Glenbard North High School, or GBN, and locally referred to as "Glenbard" or "North", is a public closed campus four-year high school located at the corner of Kuhn Road and Lies Road in Carol Stream, Illinois, a western suburb of Chicago, Illinois, in the United States. It is part of Glenbard Township High School District 87, which also includes Glenbard South High School, Glenbard East High School, and Glenbard West High School. The North campus is the largest among the four high schools in Glenbard Township District 87, serving approximately 2,200 students from Carol Stream, Glendale Heights, Hanover Park, and Bloomingdale.

==History==
Glenbard North opened its doors in August 1968. It was the third of the four Glenbard high schools to open. The first principal of Glenbard North was Raymond Livingston. Burt Weber served Glenbard North as principal from 1971 to 1989, having the longest tenure of any Glenbard North principal at 18 years. The football field, Weber Field, was named in his honor.

==Athletics==
Glenbard North teams are called the Panthers. These athletic teams compete in the DuKane Conference. The school's teams also compete in state championship tournaments sponsored by the Illinois High School Association (IHSA).

The school sponsors interscholastic sports for men and women in basketball, cross country, gymnastics, golf, soccer, tennis, track & field, and volleyball. Men may also compete in baseball, football, and wrestling. Women may compete in badminton, cheerleading, swimming, and softball. While not sponsored by the IHSA, the school also sponsors a pom team for women, and a district-wide ice hockey team for men.

===State championships===

- Cross Country (Girls): 1994–95
- Gymnastics (Boys): 1991–92; 2008–09
- Gymnastics (Girls): 1981–82; 1982–83
- Wrestling: 2010–11;

==Notable alumni==
- Rick Ackerman was an NFL defensive tackle (1982, 1984–87), playing most of his career for the San Diego Chargers.
- Billy Corgan is a musician and songwriter best known as the frontman for the Smashing Pumpkins.
- Ryan Diem was an offensive tackle for the NFL Indianapolis Colts (2001–2012).

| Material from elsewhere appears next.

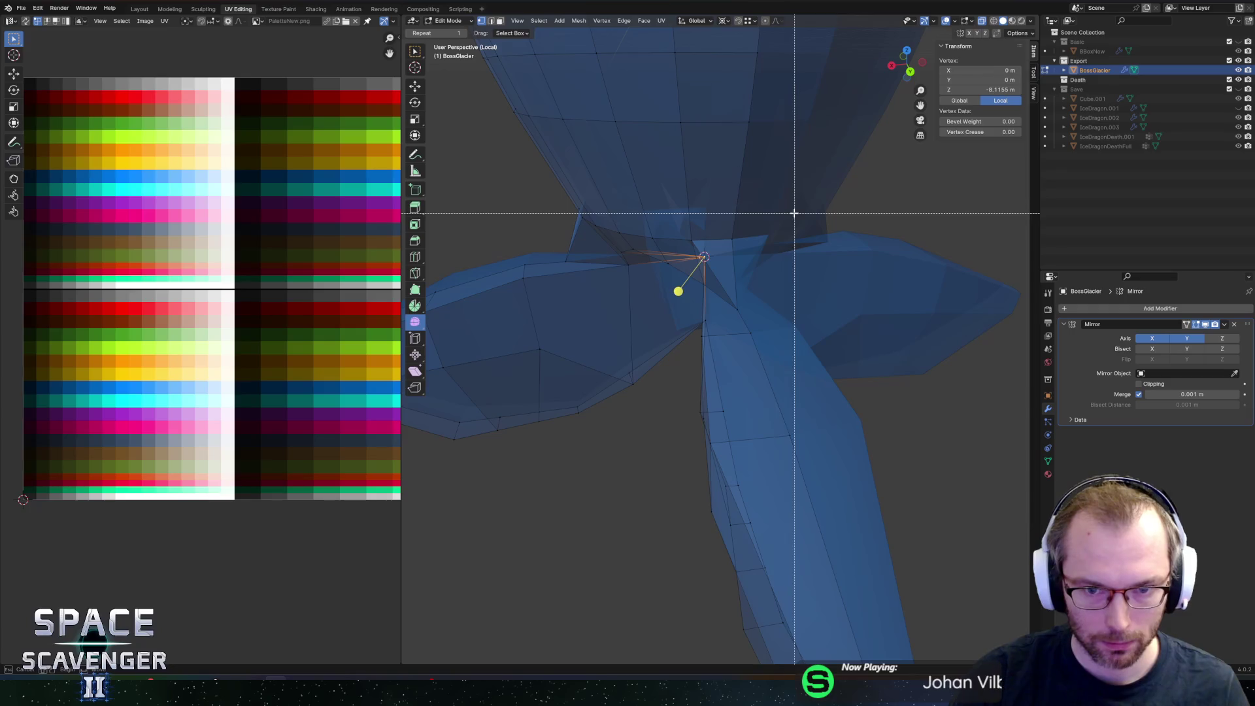
pyautogui.press('Escape')
pyautogui.press('g')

He was the starting right tackle for the Super Bowl XLI champions.
- Jim Ellison was the lead singer for late 1980s–early 1990s power pop trio Material Issue.
- Eric Orze is a Major League Baseball pitcher for the Minnesota Twins.
- Eric Petersen is an actor playing the titular character in the series Kevin Can F**k Himself.
- Michael Quigley is a United States Congressman, representing the 5th Congressional District of Illinois; a seat he won in a special election to replace Rahm Emanuel.
- Kiele Sanchez is an actress best known for her work on television (Lost, Related).
- Tony Ramos was an international freestyle wrestler and NCAA champion wrestler for Iowa.
- Justin Jackson is a running back for the NFL's Detroit Lions.
- Greg Newsome II is a defensive back for the NFL's Cleveland Browns.